> [EXERCISE TEXT]:
::::::
# Finally I have it! The 1968 E10



## noboco.co (Nov 25, 2015)

Today just a short introduction 

My name is Kamil and here's my new project the 1968 BMW 2002, that I have always dreamed of.
It needs lots of love, but it will be worth it, I think.

Today only one photo, I will try to write a bit longer post tomorrow.

Cheers!


----------



## noboco.co (Nov 25, 2015)

I have always loved the look of the 02s, when the time finally came for me to buy my first classic car (excluding the old Fiat 126p) I knew what to look for.
I am from Poland, I didn't expect to find anything around here, so I was thinking about importing it from Netherlands or Germany.
After a couple days of looking through the classifieds I met with my friend for drinks and told him about my idea to buy an 02, to my surprise he knew a guy he owned a 1602 and was interested in selling it.
Funny thing is that he lives 2km from my house, so I immediately arranged a meeting with him.


This is what I saw:


----------



## noboco.co (Nov 25, 2015)

The car was basically abandoned. It is rusty and incomplete, but no bother, if you want something very bad, nothing can stop you ;-)

That was only the outside of the car. The insides, well.. that's a whole other story. 

It has some cool parts installed:
- new suspension (with Bilstein dampers  )
- new brakes
- new 5-speed transmission
- 2 refurbished Webers ( maybe you will be able to tell me something more about them)
- and the King of Hearts- rebuilt, fresh and tuned 2.0 engine )))


----------



## uter (Jan 6, 2002)

Cool project! Way to save a classic bimmer.


----------



## noboco.co (Nov 25, 2015)

Thanks!

I am working on a couple of mock-ups for how the car should look 
Let me know what you think.


----------



## Nigel720 (Jan 4, 2014)

Nice to see a classic being bought back to life again. They are getting harder to find by the day.


----------



## noboco.co (Nov 25, 2015)

Thanks Nigel720

I transported my car to the workshop this week. I'm going to visit it on Monday, we will see how it goes


----------
::::::
> [EXTRACTED MATERIAL]:
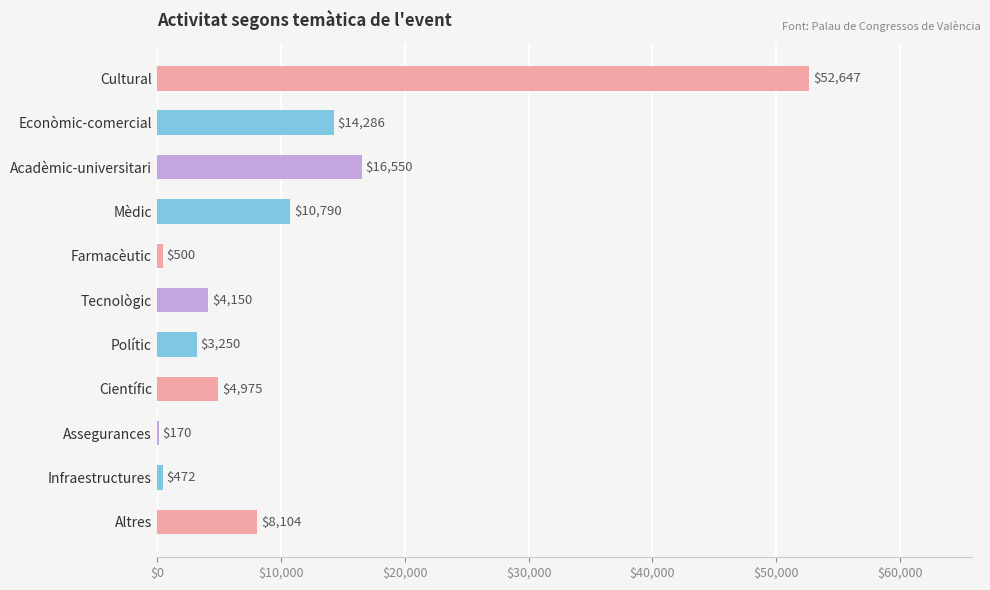

Reading top to bottom, transcribe all the data shown in this chart.

Cultural=52647	Econòmic-comercial=14286	Acadèmic-universitari=16550	Mèdic=10790	Farmacèutic=500	Tecnològic=4150	Polític=3250	Científic=4975	Assegurances=170	Infraestructures=472	Altres=8104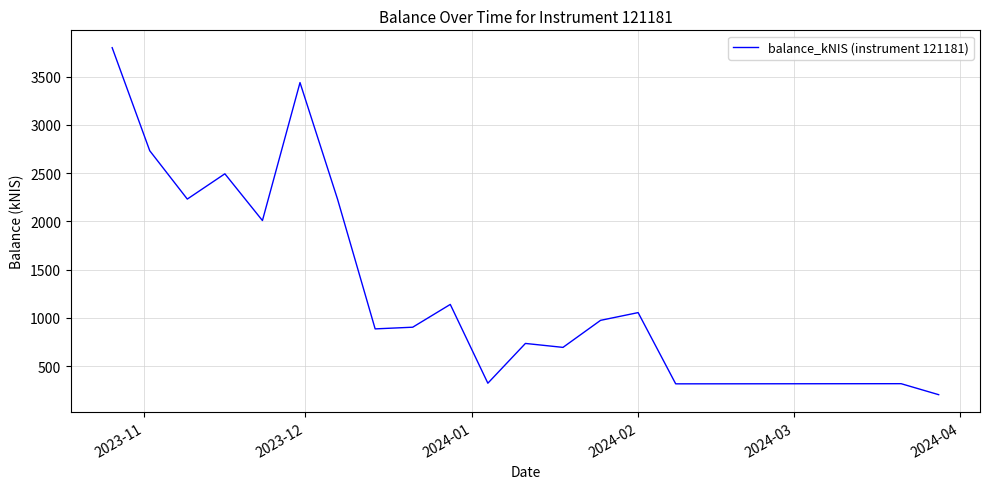

What is the difference between the maximum and minimum values?

3596.1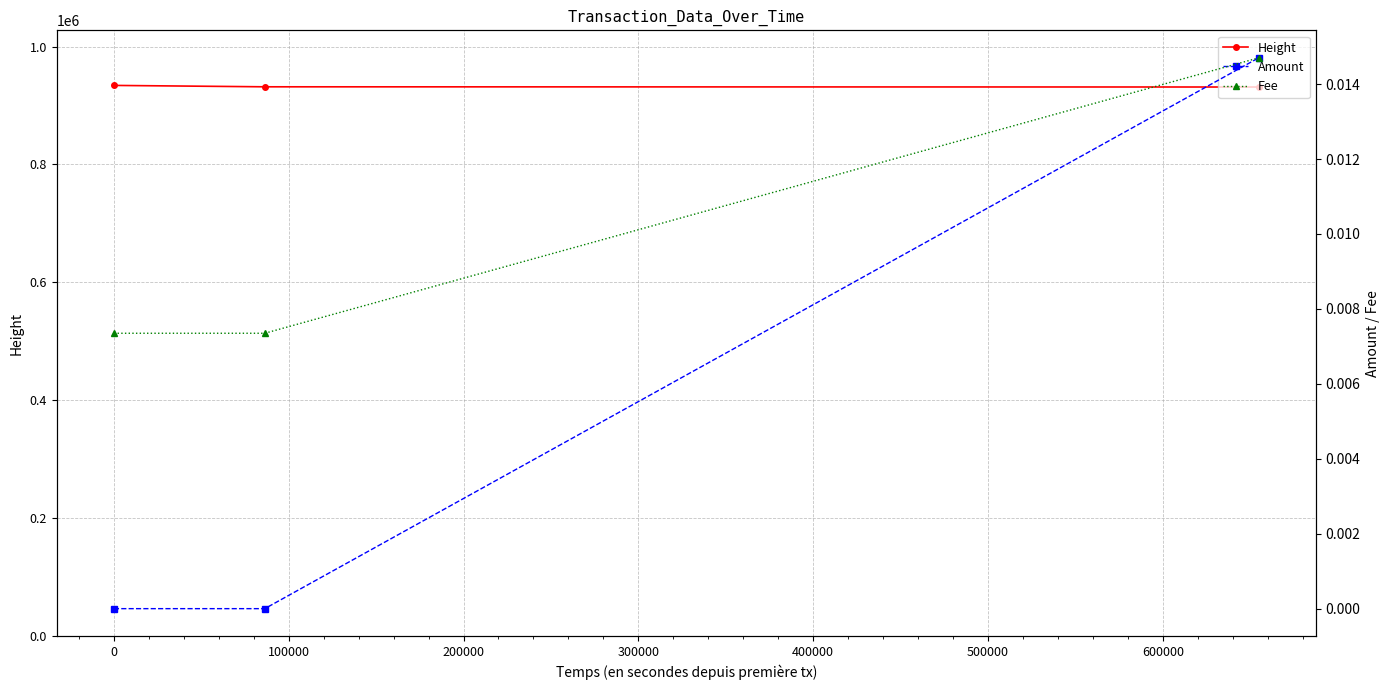

What are all the series names shown in the legend?

Height, Amount, Fee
::::::
> [WHAT TO PRODUCE]: Write out the entire forum thread about the 1968 BMW 2002 project word for word.

> [WRITTEN ANSWER]:
# Finally I have it! The 1968 E10



## noboco.co (Nov 25, 2015)

Today just a short introduction 

My name is Kamil and here's my new project the 1968 BMW 2002, that I have always dreamed of.
It needs lots of love, but it will be worth it, I think.

Today only one photo, I will try to write a bit longer post tomorrow.

Cheers!


----------



## noboco.co (Nov 25, 2015)

I have always loved the look of the 02s, when the time finally came for me to buy my first classic car (excluding the old Fiat 126p) I knew what to look for.
I am from Poland, I didn't expect to find anything around here, so I was thinking about importing it from Netherlands or Germany.
After a couple days of looking through the classifieds I met with my friend for drinks and told him about my idea to buy an 02, to my surprise he knew a guy he owned a 1602 and was interested in selling it.
Funny thing is that he lives 2km from my house, so I immediately arranged a meeting with him.


This is what I saw:


----------



## noboco.co (Nov 25, 2015)

The car was basically abandoned. It is rusty and incomplete, but no bother, if you want something very bad, nothing can stop you ;-)

That was only the outside of the car. The insides, well.. that's a whole other story. 

It has some cool parts installed:
- new suspension (with Bilstein dampers  )
- new brakes
- new 5-speed transmission
- 2 refurbished Webers ( maybe you will be able to tell me something more about them)
- and the King of Hearts- rebuilt, fresh and tuned 2.0 engine )))


----------



## uter (Jan 6, 2002)

Cool project! Way to save a classic bimmer.


----------



## noboco.co (Nov 25, 2015)

Thanks!

I am working on a couple of mock-ups for how the car should look 
Let me know what you think.


----------



## Nigel720 (Jan 4, 2014)

Nice to see a classic being bought back to life again. They are getting harder to find by the day.


----------



## noboco.co (Nov 25, 2015)

Thanks Nigel720

I transported my car to the workshop this week. I'm going to visit it on Monday, we will see how it goes


----------